Page-level text extractions
##########

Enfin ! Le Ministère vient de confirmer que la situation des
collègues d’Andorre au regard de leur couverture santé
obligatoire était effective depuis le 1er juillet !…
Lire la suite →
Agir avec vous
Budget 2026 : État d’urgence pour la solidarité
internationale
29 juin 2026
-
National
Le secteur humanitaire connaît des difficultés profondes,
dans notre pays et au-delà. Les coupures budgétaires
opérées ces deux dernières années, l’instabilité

##########

TASK ITEM:
The lines to reproduce run from the one that contains "29 juin 2026" through the last line above; copy them exactly.

ANSWER AREA:
29 juin 2026
-
National
Le secteur humanitaire connaît des difficultés profondes,
dans notre pays et au-delà. Les coupures budgétaires
opérées ces deux dernières années, l’instabilité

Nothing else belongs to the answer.